Traditional sugar growing involves crop burning before harvesting to remove leaves but this kills everything and releases a sugar melt, like honey, which falls into the soil. So harvesters have to cut and collect the cane and the melt, which is full of soil. This has to be washed using millions of litres of water. Balbo developed a mechanical harvester that cuts cane with its leaves still on. Another machine was designed to strip off the leaves which were then spread back on to the ground. This returns 20 tonnes of waste per hectare to the soil each year, restoring nutrients, especially nitrogen, and forming a mulch that helps inhibit weed growth. Additionally ultra-soft tyres are used to avoid compressing the soil.

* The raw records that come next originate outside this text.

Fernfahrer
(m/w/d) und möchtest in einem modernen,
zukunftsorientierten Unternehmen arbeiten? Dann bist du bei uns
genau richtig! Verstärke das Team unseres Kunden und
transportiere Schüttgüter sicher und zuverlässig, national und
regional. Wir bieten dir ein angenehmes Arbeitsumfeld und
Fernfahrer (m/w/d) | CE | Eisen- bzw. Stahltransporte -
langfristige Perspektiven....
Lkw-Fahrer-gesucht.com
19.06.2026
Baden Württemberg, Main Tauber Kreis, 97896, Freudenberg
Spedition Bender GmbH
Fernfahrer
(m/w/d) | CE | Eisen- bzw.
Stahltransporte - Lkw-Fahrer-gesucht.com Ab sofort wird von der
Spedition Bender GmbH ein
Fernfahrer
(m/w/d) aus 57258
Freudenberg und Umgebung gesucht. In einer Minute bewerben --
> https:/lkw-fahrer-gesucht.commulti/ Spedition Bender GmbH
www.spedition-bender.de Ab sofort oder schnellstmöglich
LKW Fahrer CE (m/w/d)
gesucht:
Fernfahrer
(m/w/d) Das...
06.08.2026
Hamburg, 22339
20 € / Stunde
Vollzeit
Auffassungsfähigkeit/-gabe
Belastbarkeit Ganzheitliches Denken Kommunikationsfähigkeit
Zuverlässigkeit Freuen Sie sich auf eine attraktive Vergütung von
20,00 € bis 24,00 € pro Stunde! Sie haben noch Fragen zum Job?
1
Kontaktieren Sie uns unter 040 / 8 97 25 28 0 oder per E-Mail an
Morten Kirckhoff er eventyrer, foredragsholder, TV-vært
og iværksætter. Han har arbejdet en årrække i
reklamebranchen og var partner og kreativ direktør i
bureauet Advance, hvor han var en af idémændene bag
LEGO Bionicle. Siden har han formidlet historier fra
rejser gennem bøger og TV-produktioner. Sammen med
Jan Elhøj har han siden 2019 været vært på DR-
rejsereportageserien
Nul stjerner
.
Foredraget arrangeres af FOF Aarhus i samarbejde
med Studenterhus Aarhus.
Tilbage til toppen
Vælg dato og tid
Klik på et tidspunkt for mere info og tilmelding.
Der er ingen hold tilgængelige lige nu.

After five years of this new method an increasing biodiversity of micro and macro fauna was noticed. The Balbo fields are now home to hundreds of forest animals including foxes, deer, capybara, armadillos, four types of big cat and countless bird and insect species. Fungi started to grow in the layers of waste decomposing it. Other fungi help metabolise leguminous plants being used as rotation crops. After these came earthworms and termites, churning the soil and making it looser, and increasing its water-holding capacity. The canes grew stronger and the land developed to a state closer to that of the surrounding forest.
There are now hundreds of organisms growing together producing omeostasis, where the system regulates itself to the benefit of everything that grows in it.
Balbo still needed another way of restoring nutrients to the soil, and so the liquid residue left over, after the cane pulp is fermented for ethanol, is collected and sprayed back on to the fields. The new approach changed the geometry and the composition of the soil. Balbo soon started to see a fourfold increase in water retention, a fivefold increase in resistance to erosion and a threefold increase in organic content.
The number of pests in the fields has fallen too. Just one example is the herbivorous insect, Mahanarva fimbriolata. Soon the fly, Salpinpogaster nigra arrived which is the bug’s predator.
Balbo’s sugar is used in about 120 high-profile products from Green & Black’s chocolate to Yeo Valley yoghurt. On the farm, energy use has fallen by half and production costs are half those of conventional methods. Altogether, this is an enlightening approach to agriculture in harmony with the environment.